To-do item a: In the book review below, what two models of the family does Lakoff see at the root of political debate in America?

Excerpt provided:
Of course, Lakoff cautions that it's not just the language itself that matters: "[I]deas are primary--and the language carries those ideas, evokes those ideas." So, language reflects our mindset: If we change the language, then we can change how people think. This is where liberals and progressives have gotten in trouble, Lakoff argues. They make the mistake of sifting out the facts, while ignoring the reality that debating in a conservative frame only reinforces it. To change those red states to blue, then, progressives have to change minds by first reframing the debate. If, as Ludwig Wittgenstein wrote, "[T]he limits of my language are the limits of my world," then the limits of my language apparently are also the limits of my ability to win an election.
I am not a cognitive linguist (the limits of my expertise in the field begin and end with the Wittgenstein quote above), and I cannot critique Lakoff's linguistic analysis. But I can say confidently that his political analysis is severely lacking. Don't Think of an Elephant is a small volume big on assumptions and short on the historical and political context that would shed light on why Americans respond to certain language in the ways that they do. In some places, Lakoff offers superb advice to candidates, but after reading this book--which, as a collection of many previously released articles, is disjointed and repetitive--it seems that Lakoff is primarily concerned with using linguistics to make the case for his liberal-left politics. That may bring comfort to his neighbors in Berkeley, but there's little evidence that it will win elections.
The heart of Lakoff's argument is that the roots of political debate in America stem from competing notions of the family: the "strict father" and the "nurturant parent." Conservatives are strict fathers who want to "protect the family in the dangerous world, support the family in the difficult world, and teach [their] children right from wrong." They have a clear model of what it means to be a good person--one must do what's right, pursue one's self-interest in order to prosper, and become self-reliant. This path is not just a way to prosperity, but a way toward morality. In this, Lakoff finds the conservative justification for cutting social programs (why reward those who can't help themselves) and to pursue a unilateral foreign policy (a strict father is a moral authority who tells others what to do).
Progressives, says Lakoff, are nurturant parents who believe in empathy and responsibility. Like good gender-neutral nurturant parents, they care for their children and thus want to protect them and make sure that they can live happy, fulfilled lives. Lakoff goes as far as to say that it's a "moral responsibility to teach your child to be a happy, fulfilled person who wants others to be happy and fulfilled." From this moral charge there follows a whole roster of progressive values that Lakoff lays out--freedom, opportunity, prosperity, community-building, honesty, trust--as well as six distinct types of progressives, from identity-politics activists to environmentalists to "spiritual progressives" who include "pagan members of Wicca."

To-do item b: Repeat the listing from the line with "monitoramento 24h em Mendonça." through the end of the listing, leaving out the pictures.

Dataset extract:
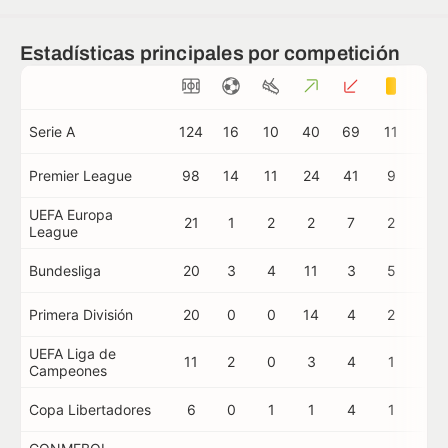
Estadísticas principales por competición
Serie A
124
16
10
40
69
11
0
Premier League
98
14
11
24
41
9
0
UEFA Europa
21
1
2
2
7
2
0
League
Bundesliga
20
3
4
11
3
5
0
Primera División
20
0
0
14
4
2
0
UEFA Liga de
11
2
0
3
4
1
0
Campeones
Copa Libertadores
6
0
1
1
4
1
0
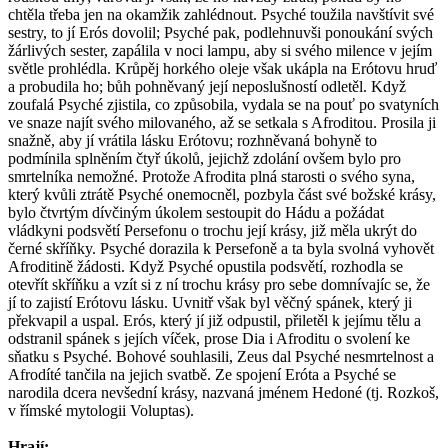
chtěla třeba jen na okamžik zahlédnout. Psyché toužila navštívit své
sestry, to jí Erós dovolil; Psyché pak, podlehnuvši ponoukání svých
žárlivých sester, zapálila v noci lampu, aby si svého milence v jejím
světle prohlédla. Krůpěj horkého oleje však ukápla na Erótovu hruď
a probudila ho; bůh pohněvaný její neposlušností odletěl. Když
zoufalá Psyché zjistila, co způsobila, vydala se na pouť po svatyních
ve snaze najít svého milovaného, až se setkala s Afroditou. Prosila ji
snažně, aby jí vrátila lásku Erótovu; rozhněvaná bohyně to
podmínila splněním čtyř úkolů, jejichž zdolání ovšem bylo pro
smrtelníka nemožné. Protože Afrodita plná starosti o svého syna,
který kvůli ztrátě Psyché onemocněl, pozbyla část své božské krásy,
bylo čtvrtým dívčiným úkolem sestoupit do Hádu a požádat
vládkyni podsvětí Persefonu o trochu její krásy, již měla ukrýt do
černé skříňky. Psyché dorazila k Persefoně a ta byla svolná vyhovět
Afroditině žádosti. Když Psyché opustila podsvětí, rozhodla se
otevřít skříňku a vzít si z ní trochu krásy pro sebe domnívajíc se, že
jí to zajistí Erótovu lásku. Uvnitř však byl věčný spánek, který ji
překvapil a uspal. Erós, který jí již odpustil, přiletěl k jejímu tělu a
odstranil spánek s jejích víček, prose Dia i Afroditu o svolení ke
sňatku s Psyché. Bohové souhlasili, Zeus dal Psyché nesmrtelnost a
Afrodíté tančila na jejich svatbě. Ze spojení Eróta a Psyché se
narodila dcera nevšední krásy, nazvaná jménem Hedoné (tj. Rozkoš,
v římské mytologii Voluptas).
Hrají:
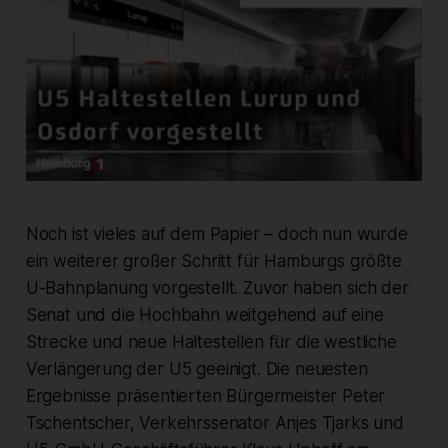
Noch ist vieles auf dem Papier – doch nun wurde
ein weiterer großer Schritt für Hamburgs größte
U-Bahnplanung vorgestellt. Zuvor haben sich der
Senat und die Hochbahn weitgehend auf eine
Strecke und neue Haltestellen für die westliche
Verlängerung der U5 geeinigt. Die neuesten
Ergebnisse präsentierten Bürgermeister Peter
Tschentscher, Verkehrssenator Anjes Tjarks und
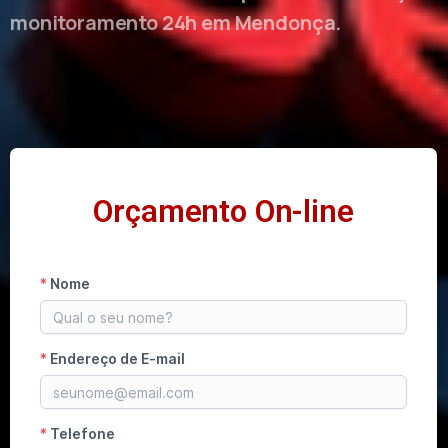
monitoramento 24h em Mendonça.
Orçamento On-line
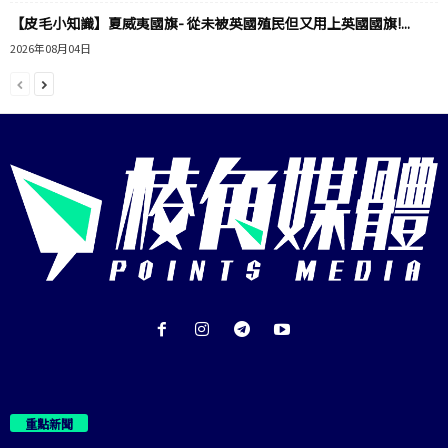
【皮毛小知識】夏威夷國旗- 從未被英國殖民但又用上英國國旗!...
2026年08月04日
重點新聞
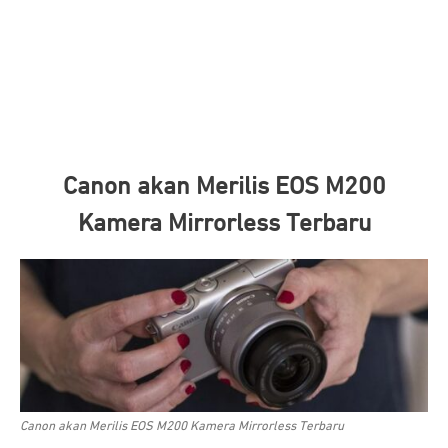
Canon akan Merilis EOS M200
Kamera Mirrorless Terbaru
Canon akan Merilis EOS M200 Kamera Mirrorless Terbaru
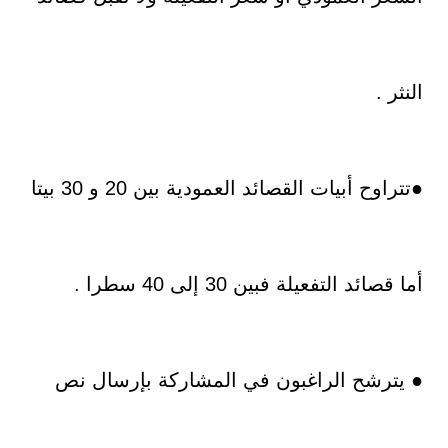
النثر .
●تتراوح أبيات القصائد العمودية بين 20 و 30 بيتا
أما قصائد التفعيلة فبين 30 إلى 40 سطرا .
● يترشح الراغبون في المشاركة بإرسال نص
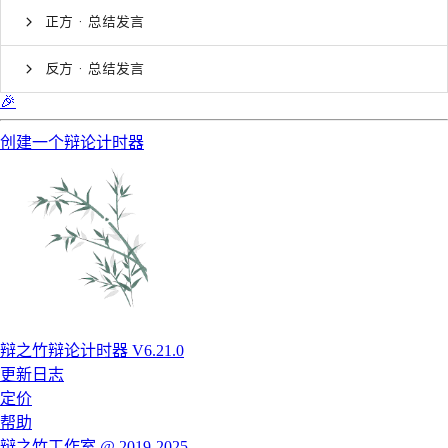
正方 · 总结发言
反方 · 总结发言
🎉
创建一个辩论计时器
辩之竹辩论计时器 V6.21.0
更新日志
定价
帮助
辩之竹工作室 @ 2019-2025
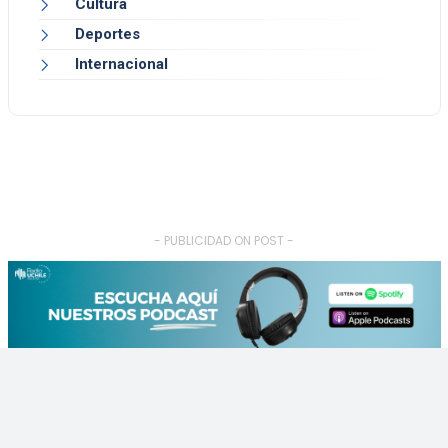
Cultura
Deportes
Internacional
- PUBLICIDAD ON POST -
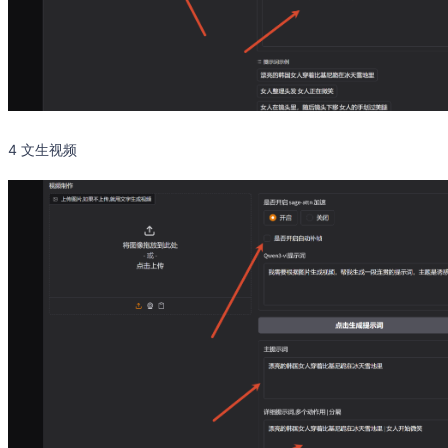
4 文生视频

Exercise solution a: The "strict father" and the "nurturant parent."

Exercise solution b:
monitoramento 24h em Mendonça.
Orçamento On-line
【皮毛小知識】夏威夷國旗- 從未被英國殖民但又用上英國國旗!...
2026年08月04日
重點新聞
Canon akan Merilis EOS M200
Kamera Mirrorless Terbaru
Canon akan Merilis EOS M200 Kamera Mirrorless Terbaru
النثر .
●تتراوح أبيات القصائد العمودية بين 20 و 30 بيتا
أما قصائد التفعيلة فبين 30 إلى 40 سطرا .
● يترشح الراغبون في المشاركة بإرسال نص
正方 · 总结发言
反方 · 总结发言
🎉
创建一个辩论计时器
辩之竹辩论计时器 V6.21.0
更新日志
定价
帮助
辩之竹工作室 @ 2019-2025
Cultura
Deportes
Internacional
- PUBLICIDAD ON POST -
4 文生视频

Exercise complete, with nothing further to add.